Cubs open Kris Bryant era at home Friday: Top prospect to debut vs. Padres

SHARE Cubs open Kris Bryant era at home Friday: Top prospect to debut vs. Padres

The Kris Bryant Era starts Friday for the Cubs.

Multiple sources said Thursday night that the top prospect in baseball is to join the team for his big-league debut when the Cubs open a three-game series against the San Diego Padres at Wrigley Field Friday.

Bryant, 23, will be the third member of the Cubs’ so-called Core Four group of prospects to make his debut in the last 9 ½ months, joining 2011 first-round pick Javy Baez and $30 million Cuban free agent Jorge Soler – both of whom homered in their debuts.

Bryant’s big-league debut is the most anticipated for a Cub since another No. 2 overall pick, Mark Prior, pitched six innings to beat the Pittsburgh Pirates at Wrigley May 22, 2002.
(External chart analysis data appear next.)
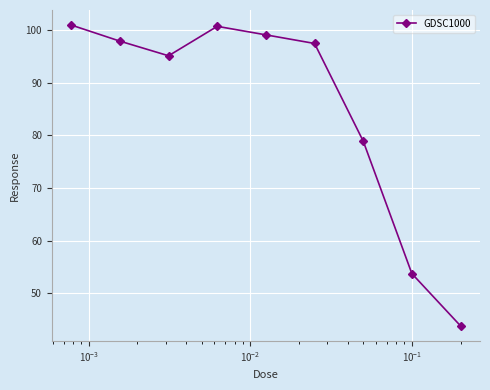

What is the value of the 5th point from the left?

99.1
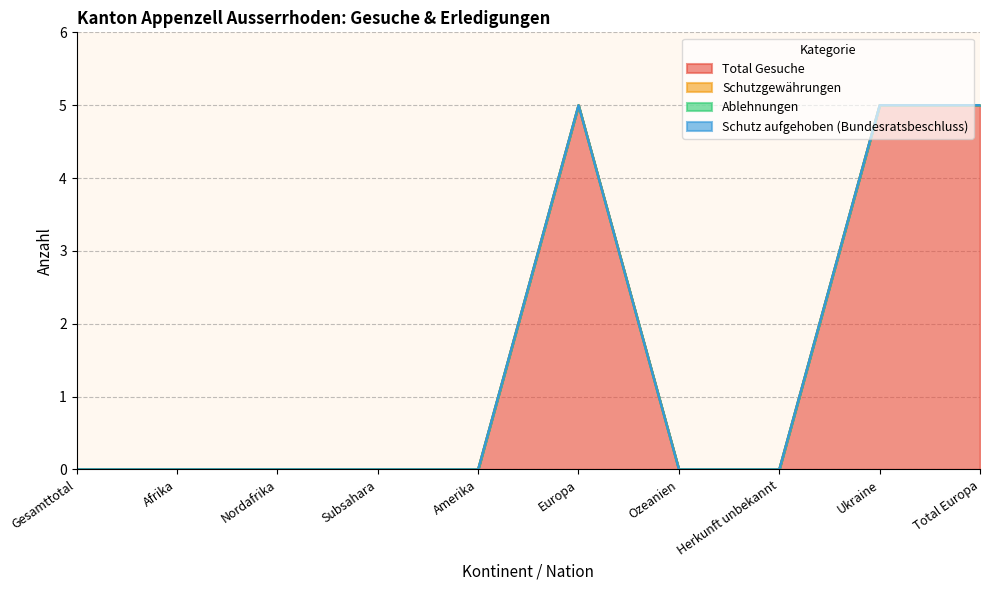

What are all the series names shown in the legend?

Total Gesuche, Schutzgewährungen, Ablehnungen, Schutz aufgehoben (Bundesratsbeschluss)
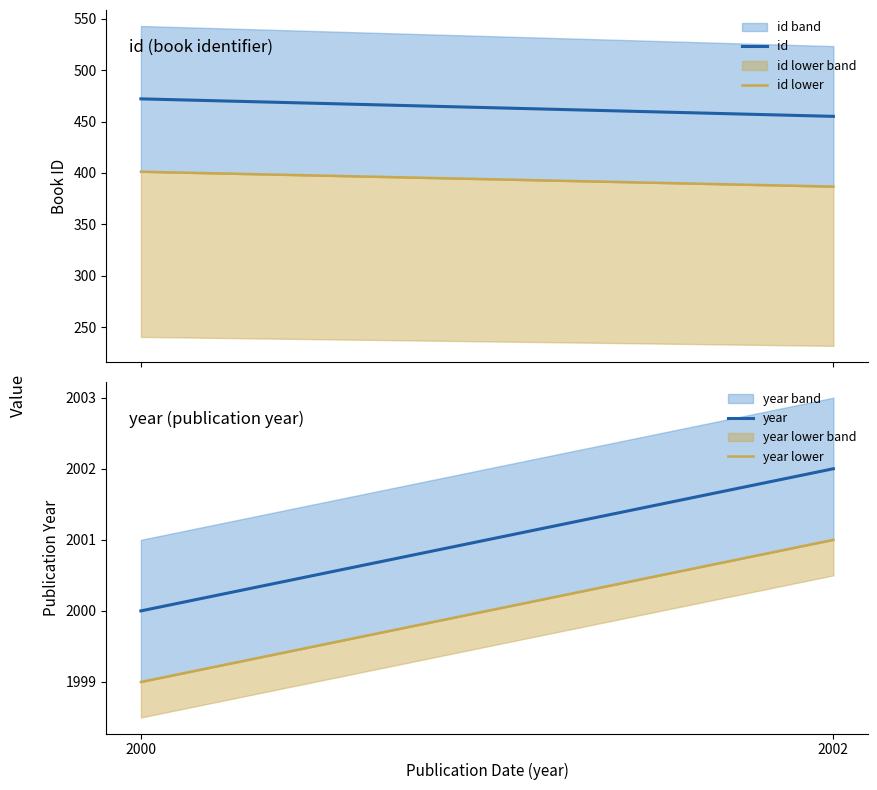

What is the difference between the highest and lowest values at 08/11/2000?

1528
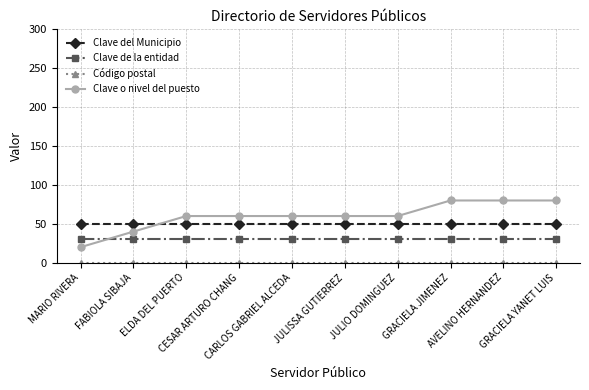

How many lines are shown in the chart?

4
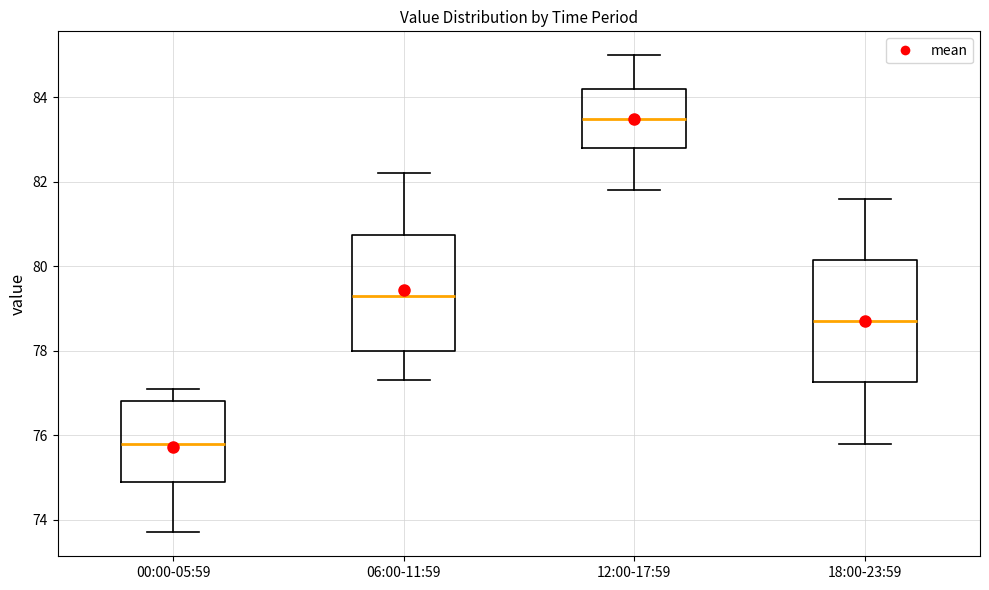

Which box has the highest median line?

12:00-17:59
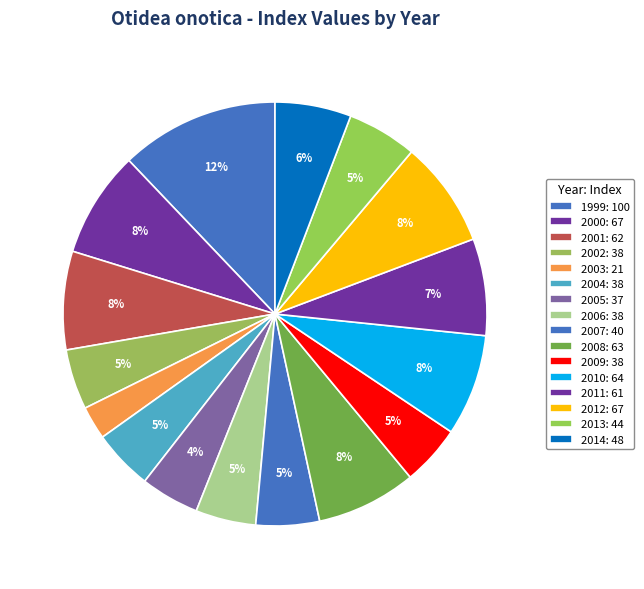

Count the number of slices in the pie.

16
Bryant takes the roster spot of third baseman Mike Olt, who’s headed to the disabled list after an MRI Thursday revealed a hairline fracture in the right wrist that was hit by a 97 mph fastball Saturday in Colorado.

Whether Bryant, the No. 2 overall pick in the 2013 draft, is in the starting lineup for Friday’s 1:20 p.m. game might depend on how quickly he can get to Chicago from New Orleans, where his Class AAA Iowa Cubs played Thursday night.
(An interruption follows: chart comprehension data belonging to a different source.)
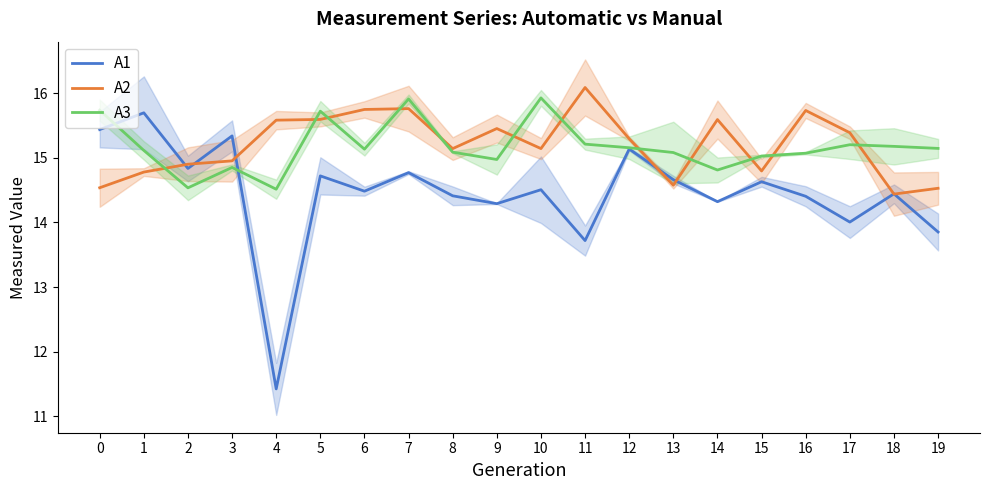

How many interior local peaks does the A3 series have?

5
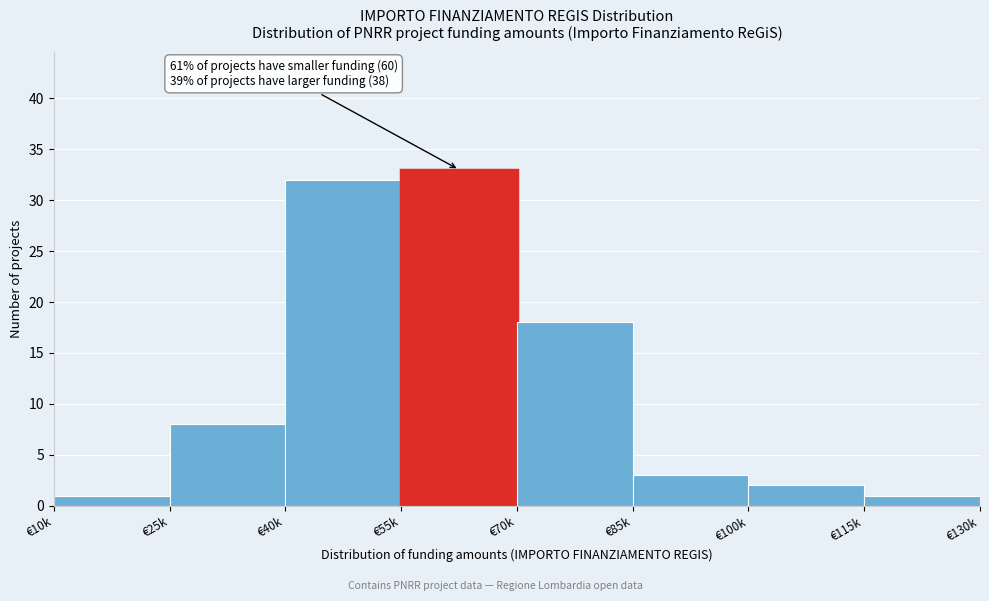

Reading right to left, transcribe all the data shown in this chart.

1	2	3	18	33	32	8	1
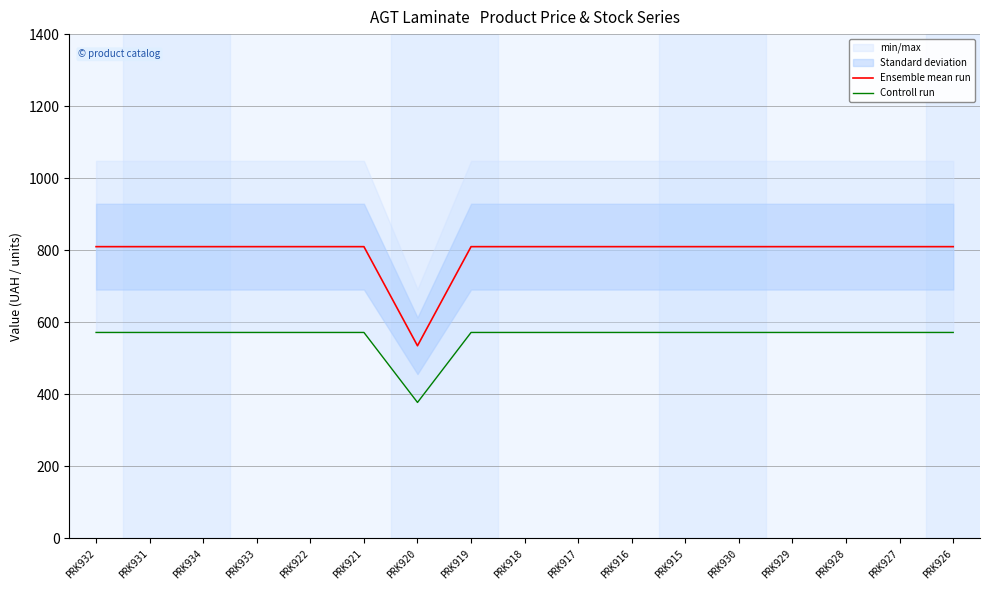

Between PRK917 and PRK915, which series saw the biggest shift?

Ensemble mean run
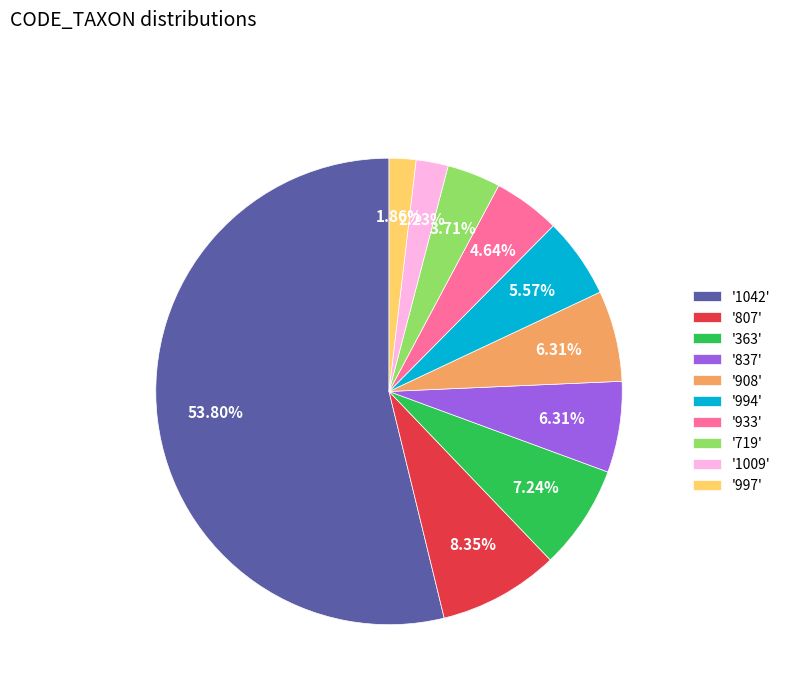

Between '807' and '1042', which is larger?

'1042'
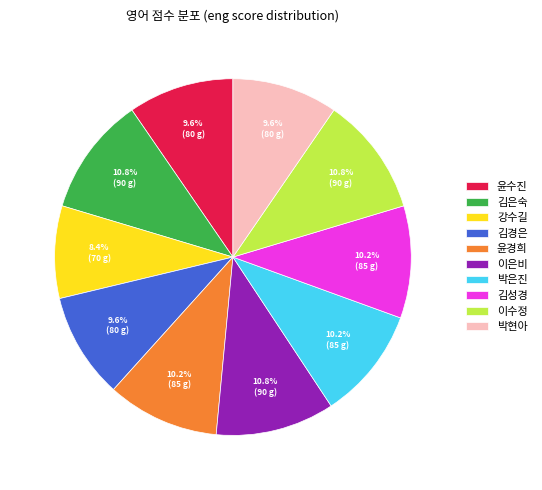

Is it true that 김은숙 is 11% of the pie?

True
The second game of Iowa’s doubleheader was rained out, and Bryant was scheduled to travel Friday morning – after hitting a three-run homer in his final at-bat for Iowa during a 10-7 victory.

He was hitting .321 with three homers, 10 RBIs and a 1.043 OPS in seven games for Iowa.

The promotion for Bryant comes barely two weeks after he was cut from big-league spring training camp in a move that made national headlines because of his exceptional performance, the Cubs’ stated intentions to compete this season and the business ramifications of the decision.

After getting cut despite hitting .425 with a major-league-leading nine homers this spring and a 1.652 OPS, his agent, Scott Boras, railed publicly over the “integrity” of the decision. And the players’ union called it a “bad day for baseball” and threatened litigation.

By keeping Bryant in the minors for at least 12 days this season, the Cubs assure an additional year of club control before Bryant becomes eligible for free agency. Thursday was the 12th day.

Olt, who saw a hand specialist Thursday and is expected to be in a cast for three weeks, is the second Cubs third baseman to go on the DL in less than a week, joining backup Tommy La Stella. He had come off the bench twice (two strikeouts) since getting hit but had not been able to start.

Cubs manager Joe Maddon said before Wednesday’s game that the Cubs could revisit on Friday the configuration of a roster that carried an extra pitcher for much of the week and suggested Bryant could be a possibility, depending on the needs of the club.

Baseball America’s 2014 Minor League Player of the Year – who played some left field during spring training — is expected to be the everyday third baseman until further notice.

He joins a first-place team off to its best start in six years, and Maddon said he expects good things from Bryant, based on what he saw of the 6-foot-5 slugger but wants to keep the inevitable hype firmly outside the kid’s head.

“The thing I like to do with young players like that is to really just try to emphasize, ‘You’re just one of a group,’ “ the manager said. “I’ve been around prodigies before, and part of [the adjustment] is the rhetoric; that would be the rhetoric from within.

“The rhetoric from outside is going to be glamorous, glorious, whatever hyperbole, whatever you want to call it. From within, it’s got to be real.”

What Maddon doesn’t seem to be concerned with is the likelihood Bryant might struggle as he starts his big league career – even though he didn’t get the same big-league taste late last season that Baez, Soler, Arismendy Alcantara and others did.

“Oftentimes when a young guy comes up there’s that naïvete about it that permits you to perform like you always have performed,” Maddon said, “and I love when the guy’s able to maintain that level of naïve-ness because once he starts getting too sophisticated and starts to overanalyze the thing, that’s when it could possibly become a problem.”